ЦИТИРУЕМЫЙ ОТРЫВОК -

......

Следующий день был таким же ясным, но солнце уже не показывалось. Только над тем местом, где оно вчера скрылось, как и накануне, возник огненный столб, словно последний прощальный привет друга.
Наш маленький коллектив вступил в полярную ночь.
Тридцатиградусные морозы, нагрянувшие в самом начале большой ночи, проверили нашу готовность к зимовке. Особенно тщательную проверку испытал наш домик. Морозы шарили своими холодными руками по стенам, дышали в подпол, забирались на чердак, пытались разрисовать узорами окна или найти щелочку в дверях. Стены потрескивали, и невольно напрашивалось сравнение: так в морозную ночь покрякивает тепло одетый сторож. Крыша домика курчавилась изморозью, труба покрылась инеем и стала похожа на гриб, сени заблестели ледяными кристаллами, но жилище наше надежно сохраняло тепло. Домик попрежнему смотрел ясным взглядом своих четырех окон.
Налетела метель. Она подняла невероятный шум. Морозный ветер полез в пазы стен, застучал в окна, наполнил своим леденящим дыханием чердак. И опять домик выдержал жестокие испытания, оправдал наши надежды.
Еще на материке мы много внимания уделяли типу нашего будущего жилья. Для нас это был очень серьезный вопрос. Однако наши требования были скромны. Мы сознательно не мечтали об отдельных комнатах, «кают-компании» и т. п. Надо было считаться с трудностями, могущими возникнуть при выгрузке экспедиции на берег, и с минимальными сроками на сборку домика, даже при условии, что нам поможет в этом команда корабля. Строительные планы ограничивались и финансовыми возможностями.

......

ПУНКТ ЗАДАНИЯ A -
Перепишите без изменений часть исходных данных: от строки с «- You use the» до строки с «When you install» включительно.

......

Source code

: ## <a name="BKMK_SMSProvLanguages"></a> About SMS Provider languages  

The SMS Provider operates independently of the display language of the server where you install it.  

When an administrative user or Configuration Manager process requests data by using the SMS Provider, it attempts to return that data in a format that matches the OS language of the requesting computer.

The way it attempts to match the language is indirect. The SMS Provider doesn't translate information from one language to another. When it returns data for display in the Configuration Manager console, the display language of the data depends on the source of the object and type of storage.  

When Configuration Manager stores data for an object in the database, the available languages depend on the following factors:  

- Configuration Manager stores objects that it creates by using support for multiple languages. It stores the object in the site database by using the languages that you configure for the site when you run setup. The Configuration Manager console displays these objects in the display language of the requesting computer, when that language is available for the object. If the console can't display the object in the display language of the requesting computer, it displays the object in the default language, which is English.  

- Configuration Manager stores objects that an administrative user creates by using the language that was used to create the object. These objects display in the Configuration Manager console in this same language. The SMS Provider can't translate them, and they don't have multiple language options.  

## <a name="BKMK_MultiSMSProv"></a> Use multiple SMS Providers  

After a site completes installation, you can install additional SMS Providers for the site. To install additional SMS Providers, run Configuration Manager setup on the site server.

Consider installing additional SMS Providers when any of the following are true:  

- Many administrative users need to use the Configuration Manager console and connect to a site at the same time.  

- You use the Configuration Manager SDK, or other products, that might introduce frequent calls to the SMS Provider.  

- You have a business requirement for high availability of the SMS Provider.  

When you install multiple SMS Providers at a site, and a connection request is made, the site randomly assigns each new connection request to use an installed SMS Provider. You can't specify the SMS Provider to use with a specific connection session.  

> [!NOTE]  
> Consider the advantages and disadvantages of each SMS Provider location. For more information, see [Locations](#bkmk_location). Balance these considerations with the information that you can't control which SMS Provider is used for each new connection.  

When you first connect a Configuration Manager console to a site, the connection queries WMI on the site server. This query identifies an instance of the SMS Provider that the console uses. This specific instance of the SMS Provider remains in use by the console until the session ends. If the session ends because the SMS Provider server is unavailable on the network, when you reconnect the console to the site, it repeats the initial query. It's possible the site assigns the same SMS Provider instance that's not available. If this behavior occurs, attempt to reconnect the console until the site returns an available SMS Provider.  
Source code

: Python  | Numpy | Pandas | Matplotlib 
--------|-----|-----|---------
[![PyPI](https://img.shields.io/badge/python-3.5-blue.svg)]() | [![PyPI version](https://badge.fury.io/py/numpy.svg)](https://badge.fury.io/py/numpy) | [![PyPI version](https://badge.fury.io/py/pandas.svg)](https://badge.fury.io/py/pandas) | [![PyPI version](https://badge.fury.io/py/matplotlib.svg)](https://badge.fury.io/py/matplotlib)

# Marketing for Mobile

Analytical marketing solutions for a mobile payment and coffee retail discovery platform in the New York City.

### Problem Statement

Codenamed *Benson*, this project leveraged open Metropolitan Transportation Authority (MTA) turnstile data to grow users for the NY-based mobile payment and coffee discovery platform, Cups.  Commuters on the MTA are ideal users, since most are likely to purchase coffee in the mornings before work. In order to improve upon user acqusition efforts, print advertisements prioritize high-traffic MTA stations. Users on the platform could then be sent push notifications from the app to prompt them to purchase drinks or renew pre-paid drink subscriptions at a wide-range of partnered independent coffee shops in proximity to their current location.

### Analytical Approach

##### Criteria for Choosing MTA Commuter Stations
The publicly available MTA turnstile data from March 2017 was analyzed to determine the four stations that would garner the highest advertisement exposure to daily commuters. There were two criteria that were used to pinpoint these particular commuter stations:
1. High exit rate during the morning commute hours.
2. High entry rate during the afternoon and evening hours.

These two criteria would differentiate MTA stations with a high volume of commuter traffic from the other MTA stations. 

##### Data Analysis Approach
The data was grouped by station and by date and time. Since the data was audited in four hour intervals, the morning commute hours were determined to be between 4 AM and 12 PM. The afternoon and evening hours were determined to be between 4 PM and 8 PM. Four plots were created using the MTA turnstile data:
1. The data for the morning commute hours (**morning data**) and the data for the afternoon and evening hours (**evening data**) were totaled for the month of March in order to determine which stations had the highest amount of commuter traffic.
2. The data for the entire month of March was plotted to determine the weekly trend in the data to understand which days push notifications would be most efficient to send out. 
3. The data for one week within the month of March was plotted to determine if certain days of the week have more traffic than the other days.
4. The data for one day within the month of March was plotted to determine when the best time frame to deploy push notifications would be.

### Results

......

ПУНКТ ЗАДАНИЯ B -
Какие морозы, согласно отрывку о полярной зимовке, нагрянули в самом начале большой ночи?

ОТВЕТ К ЗАДАНИЮ A -
- You use the Configuration Manager SDK, or other products, that might introduce frequent calls to the SMS Provider.  

- You have a business requirement for high availability of the SMS Provider.  

When you install multiple SMS Providers at a site, and a connection request is made, the site randomly assigns each new connection request to use an installed SMS Provider. You can't specify the SMS Provider to use with a specific connection session.  

ОТВЕТ К ЗАДАНИЮ B -
Тридцатиградусные морозы.